■ **EXCERPT TO READ**
====

A stellate ganglion block is an injection of local anesthetic in the sympathetic nerve tissue of the neck. These nerves are a part of the sympathetic nervous system. The nerves are located on either side of the voice box, in the neck.
What is the purpose of a stellate ganglion block?
A stellate ganglion block blocks the sympathetic nerves that go to the arms, and, to some degree, the sympathetic nerves that go to the face. This may in turn reduce pain, swelling, color and sweating changes in the upper extremity and may improve mobility. It is done as a part of the treatment of Reflex Sympathetic Dystrophy (RSD), Sympathetic Maintained Pain, Complex Regional Pain Syndrome and Herpes Zoster (shingles) involving an arm or the head and face.
How long does the stellate ganglion block take?
The actual injection takes only a few minutes.
What is actually injected?
The injection consists of a local anesthetic. Epinephrine or steroid medication may be added to prolong the effects of the stellate ganglion block.
Will the stellate ganglion block hurt?
The stellate ganglion block involves inserting a needle through skin and deeper tissues. So, there is some pain involved. However, we may numb the skin and deeper tissues with a local anesthetic using a very thin needle before inserting the actual block needle. Most of the patients also receive intravenous sedation, which can make the procedure easier to tolerate.

====

[Extracted records]
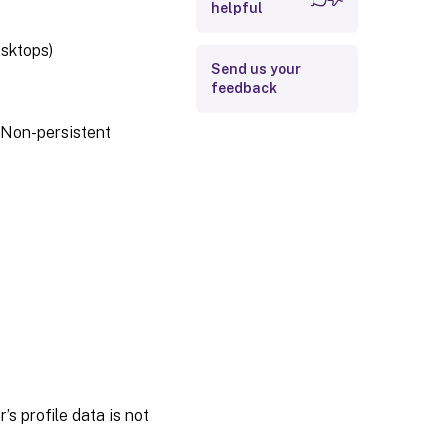
helpful
esktops)
Send us your
feedback
 Non-persistent
s profile data is not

====

■ **YOUR GOAL**
Transcribe the full text on the stellate ganglion block word for word, from start to finish.

■ **YOUR SOLUTION**
A stellate ganglion block is an injection of local anesthetic in the sympathetic nerve tissue of the neck. These nerves are a part of the sympathetic nervous system. The nerves are located on either side of the voice box, in the neck.
What is the purpose of a stellate ganglion block?
A stellate ganglion block blocks the sympathetic nerves that go to the arms, and, to some degree, the sympathetic nerves that go to the face. This may in turn reduce pain, swelling, color and sweating changes in the upper extremity and may improve mobility. It is done as a part of the treatment of Reflex Sympathetic Dystrophy (RSD), Sympathetic Maintained Pain, Complex Regional Pain Syndrome and Herpes Zoster (shingles) involving an arm or the head and face.
How long does the stellate ganglion block take?
The actual injection takes only a few minutes.
What is actually injected?
The injection consists of a local anesthetic. Epinephrine or steroid medication may be added to prolong the effects of the stellate ganglion block.
Will the stellate ganglion block hurt?
The stellate ganglion block involves inserting a needle through skin and deeper tissues. So, there is some pain involved. However, we may numb the skin and deeper tissues with a local anesthetic using a very thin needle before inserting the actual block needle. Most of the patients also receive intravenous sedation, which can make the procedure easier to tolerate.